--- Start ---

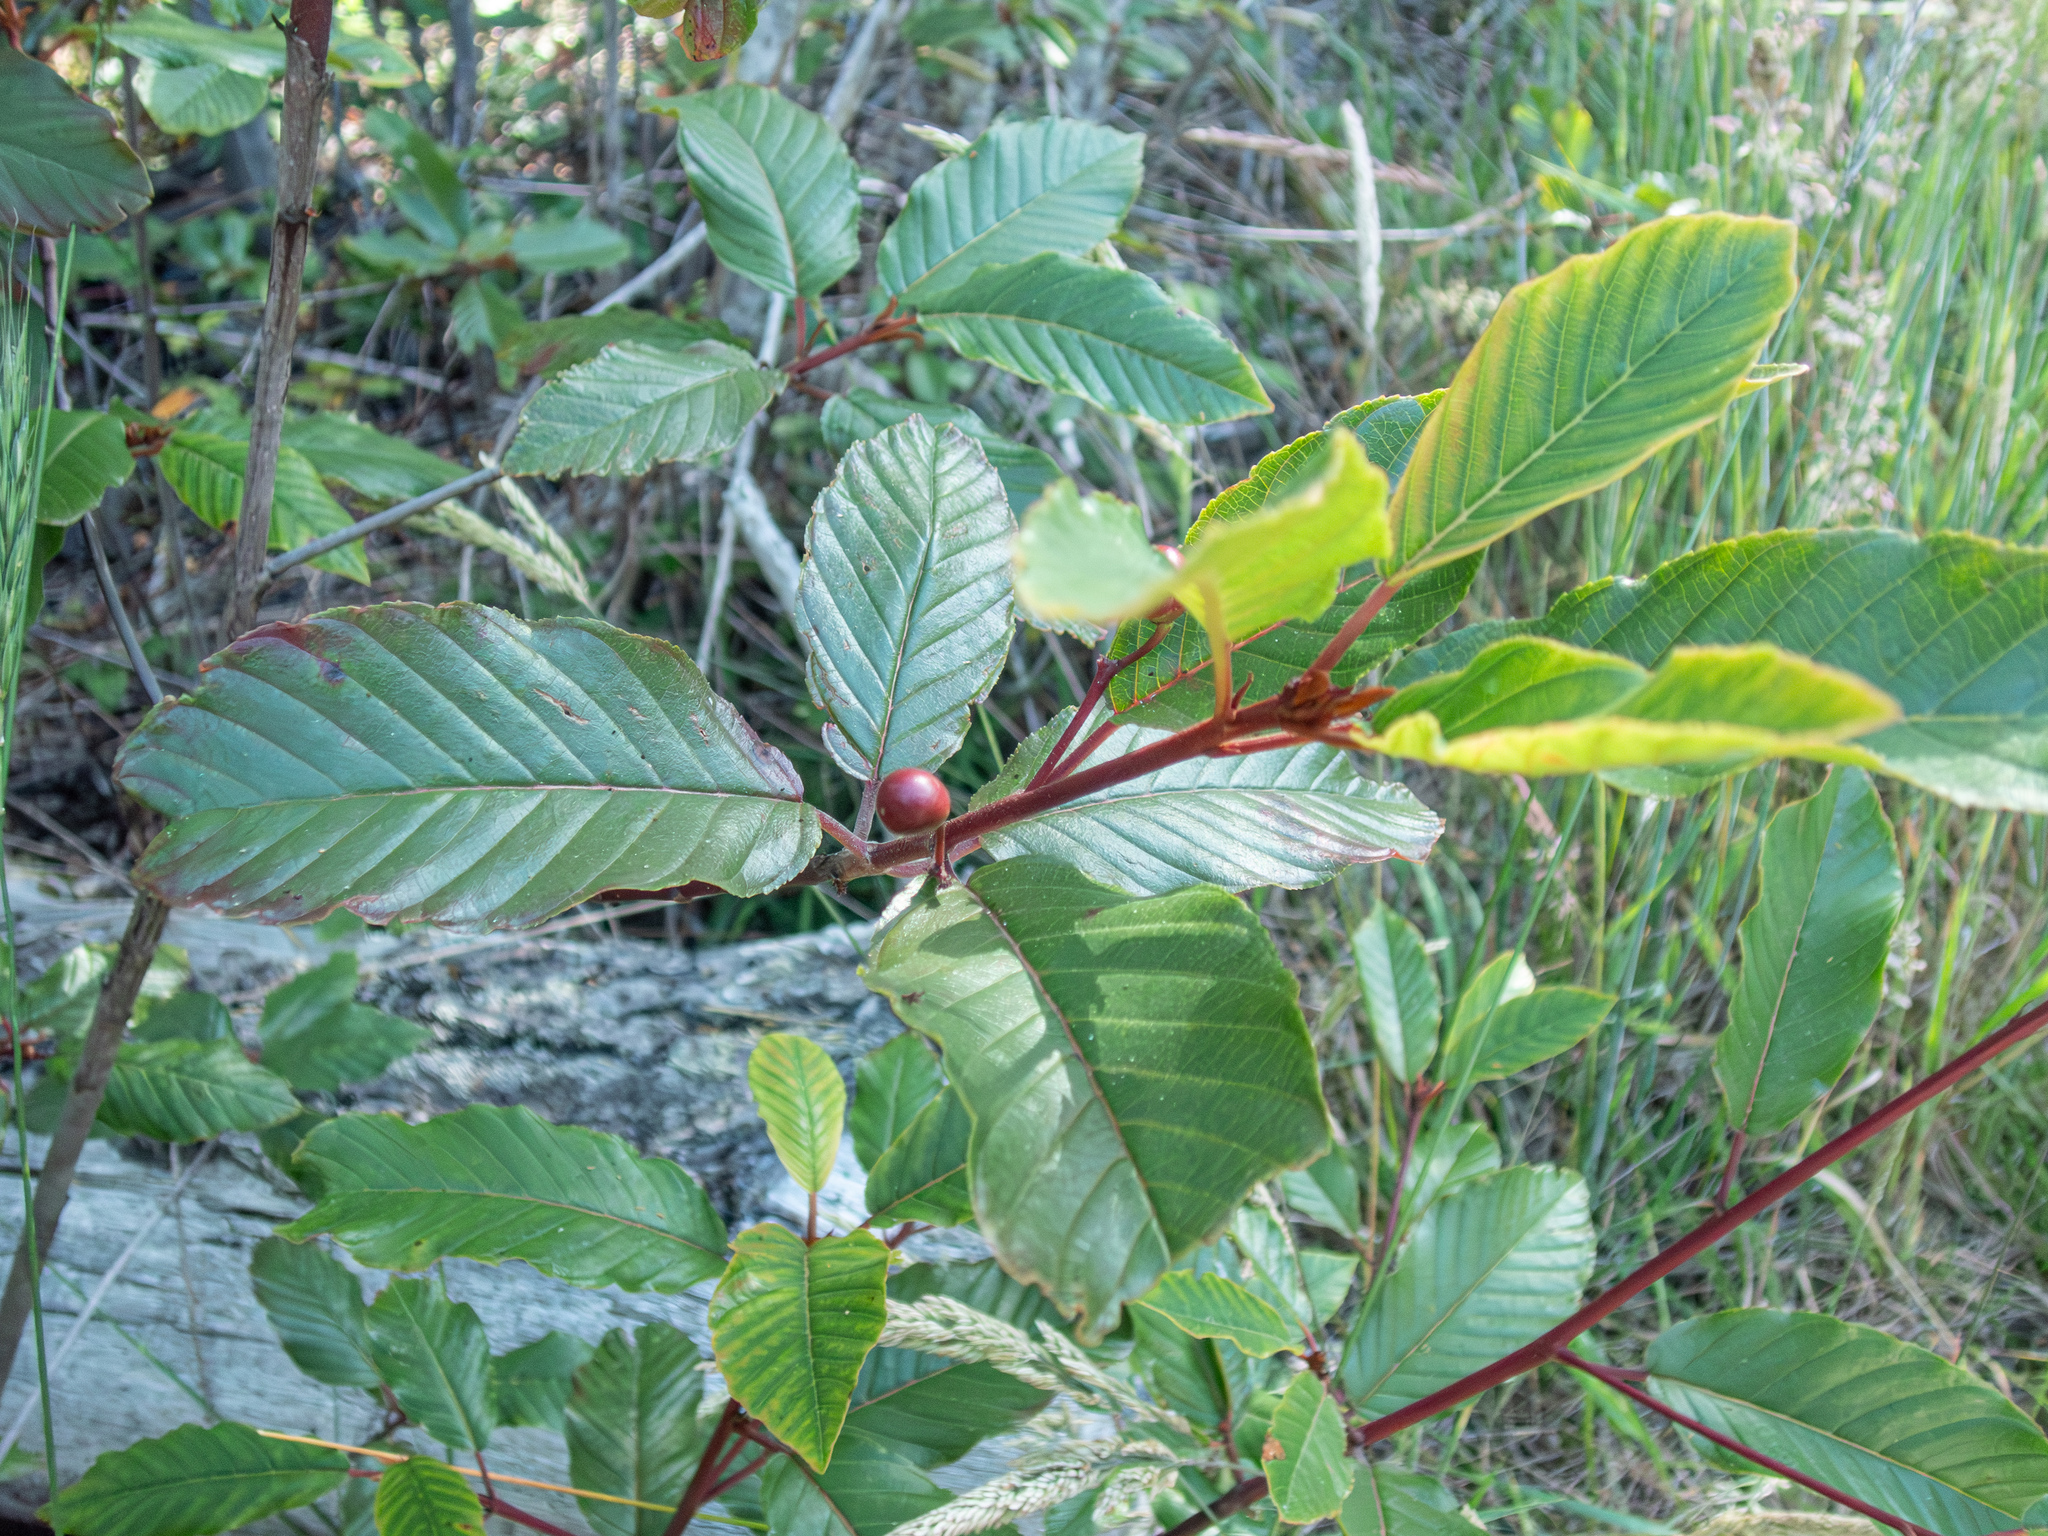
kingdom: Plantae
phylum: Tracheophyta
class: Magnoliopsida
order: Rosales
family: Rhamnaceae
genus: Frangula
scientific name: Frangula purshiana
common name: Cascara buckthorn
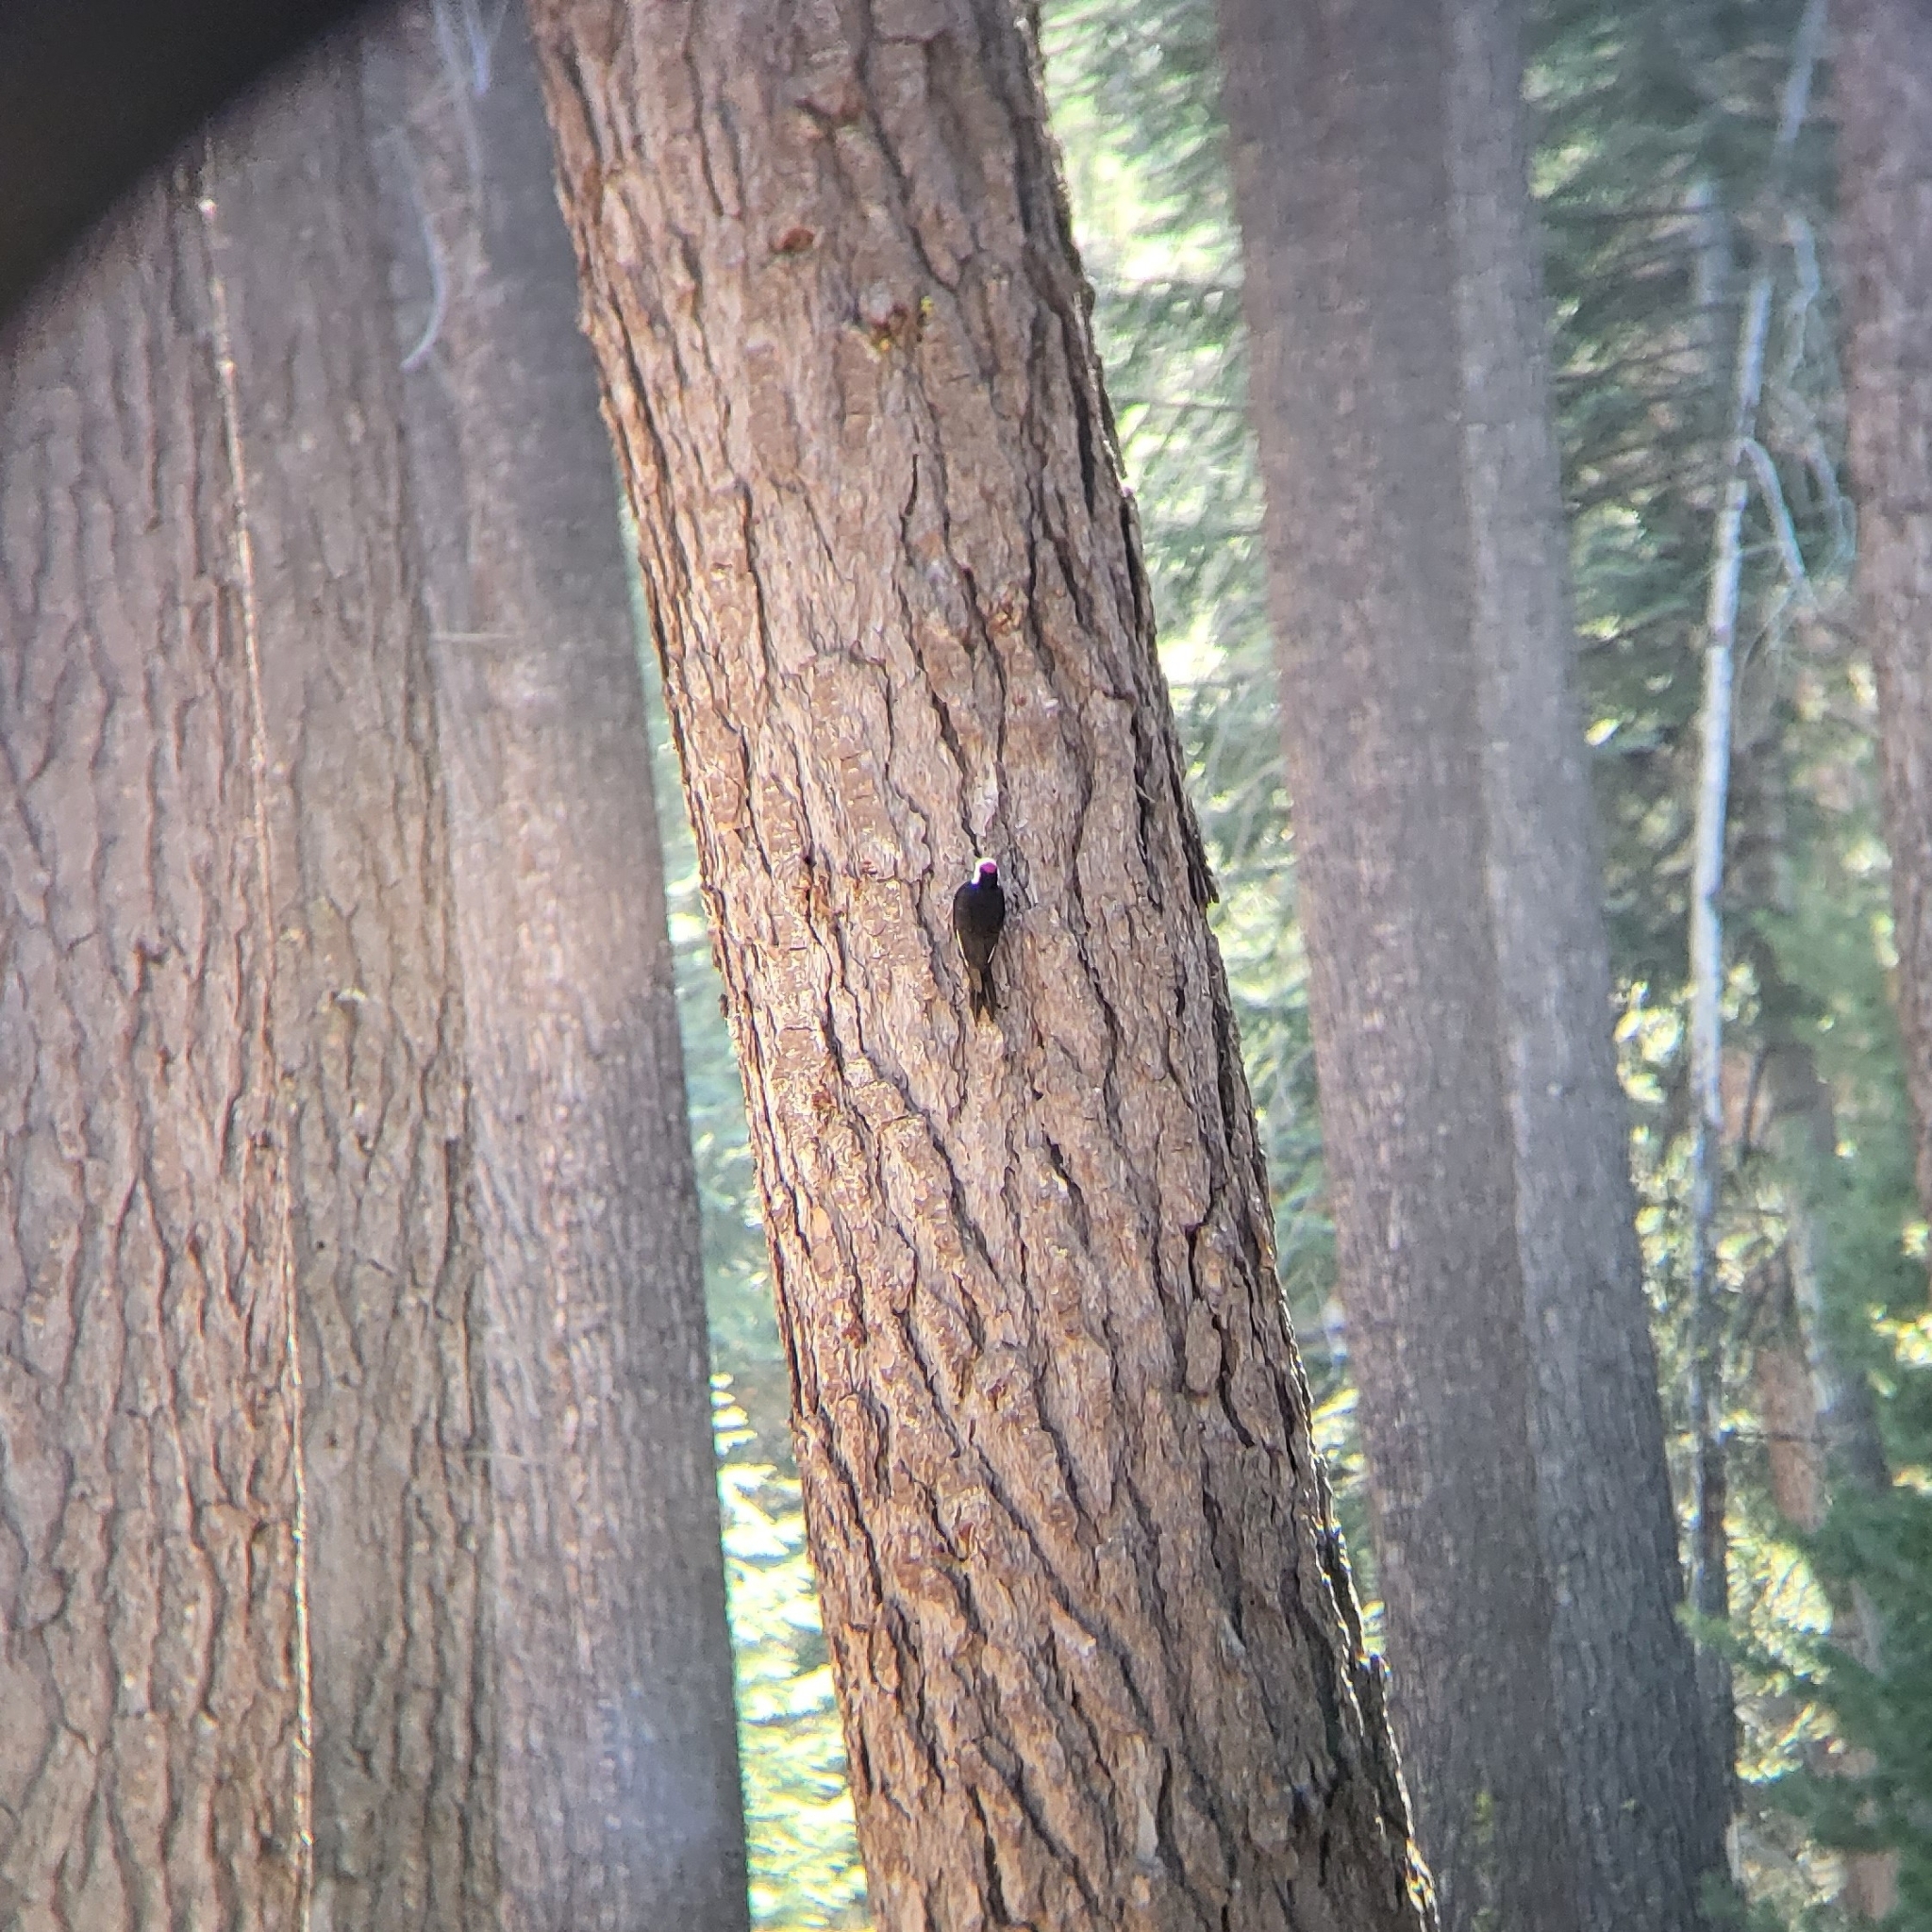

--- End ---

Rewrite the lines above with "common name" changed to "vernacular name" and nothing else altered. Omit the pictures.

kingdom: Plantae
phylum: Tracheophyta
class: Magnoliopsida
order: Rosales
family: Rhamnaceae
genus: Frangula
scientific name: Frangula purshiana
vernacular name: Cascara buckthorn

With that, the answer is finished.